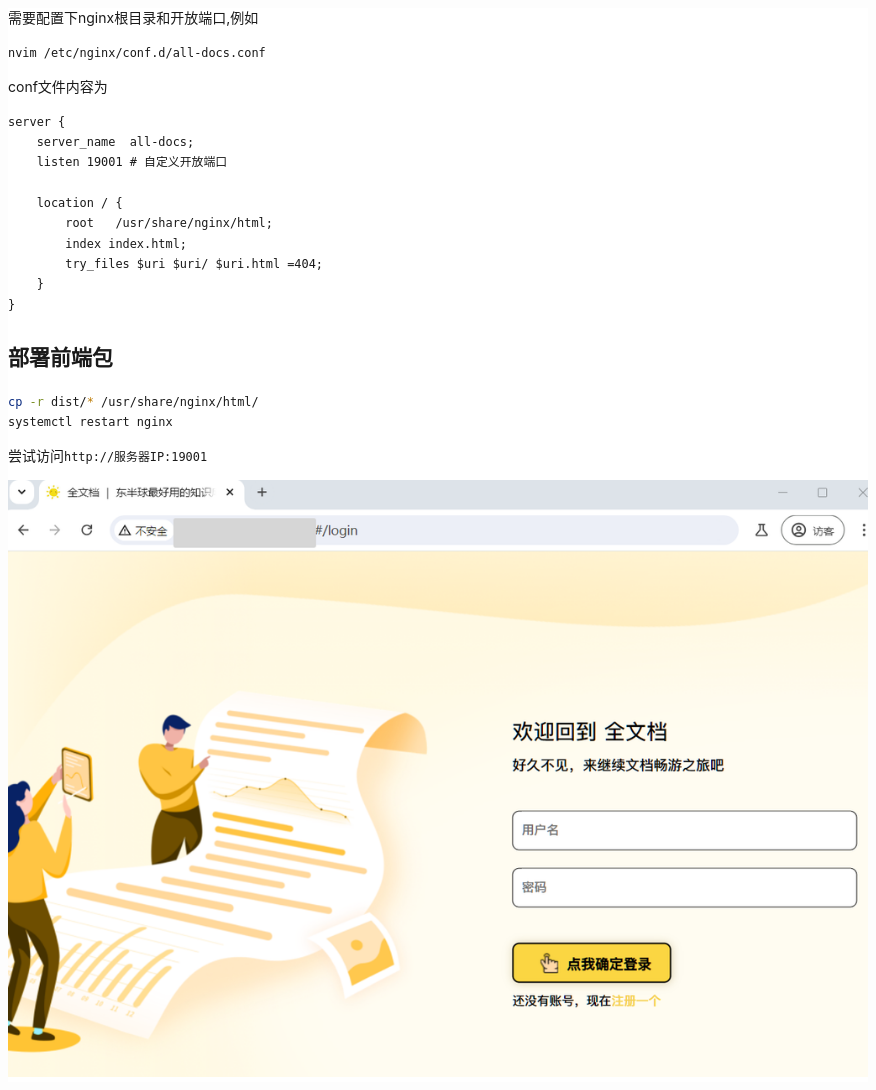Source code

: 需要配置下nginx根目录和开放端口,例如

```bash
nvim /etc/nginx/conf.d/all-docs.conf
```

conf文件内容为

```
server {
    server_name  all-docs;
    listen 19001 # 自定义开放端口

    location / {
        root   /usr/share/nginx/html;
        index index.html;
        try_files $uri $uri/ $uri.html =404;
    }
}
```

## 部署前端包

```bash
cp -r dist/* /usr/share/nginx/html/
systemctl restart nginx
```

尝试访问`http://服务器IP:19001`

![image-IXnEAjD1ofr3dgFITDyyxeKrS48COMYe](deploy_linux_zh.assets/image-IXnEAjD1ofr3dgFITDyyxeKrS48COMYe.png)
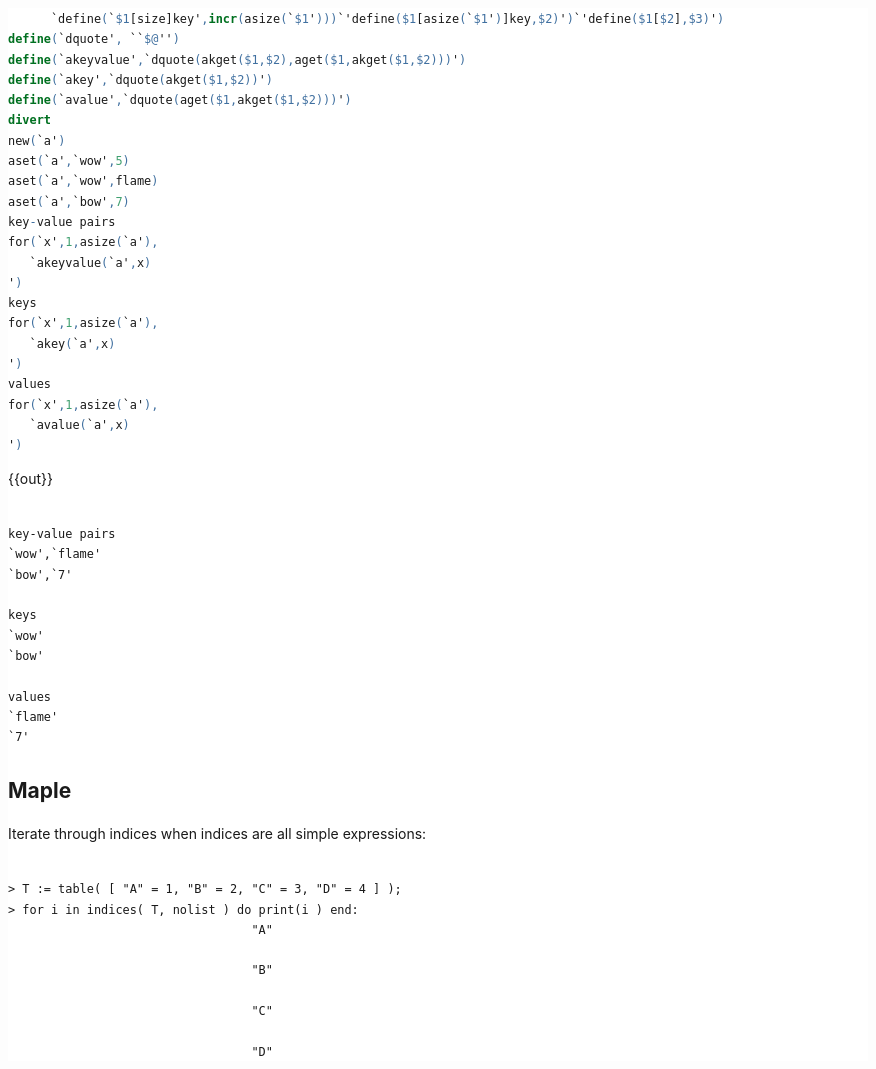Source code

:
 ```M4
      `define(`$1[size]key',incr(asize(`$1')))`'define($1[asize(`$1')]key,$2)')`'define($1[$2],$3)')
define(`dquote', ``$@'')
define(`akeyvalue',`dquote(akget($1,$2),aget($1,akget($1,$2)))')
define(`akey',`dquote(akget($1,$2))')
define(`avalue',`dquote(aget($1,akget($1,$2)))')
divert
new(`a')
aset(`a',`wow',5)
aset(`a',`wow',flame)
aset(`a',`bow',7)
key-value pairs
for(`x',1,asize(`a'),
   `akeyvalue(`a',x)
')
keys
for(`x',1,asize(`a'),
   `akey(`a',x)
')
values
for(`x',1,asize(`a'),
   `avalue(`a',x)
')
```


{{out}}

```txt

key-value pairs
`wow',`flame'
`bow',`7'

keys
`wow'
`bow'

values
`flame'
`7'

```



## Maple

Iterate through indices when indices are all simple expressions:

```Maple

> T := table( [ "A" = 1, "B" = 2, "C" = 3, "D" = 4 ] );
> for i in indices( T, nolist ) do print(i ) end:
                                  "A"

                                  "B"

                                  "C"

                                  "D"

```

◆ Problem details
Respond with a single number, namely how many lines of the entries contain the word "docs".

◆ Result
2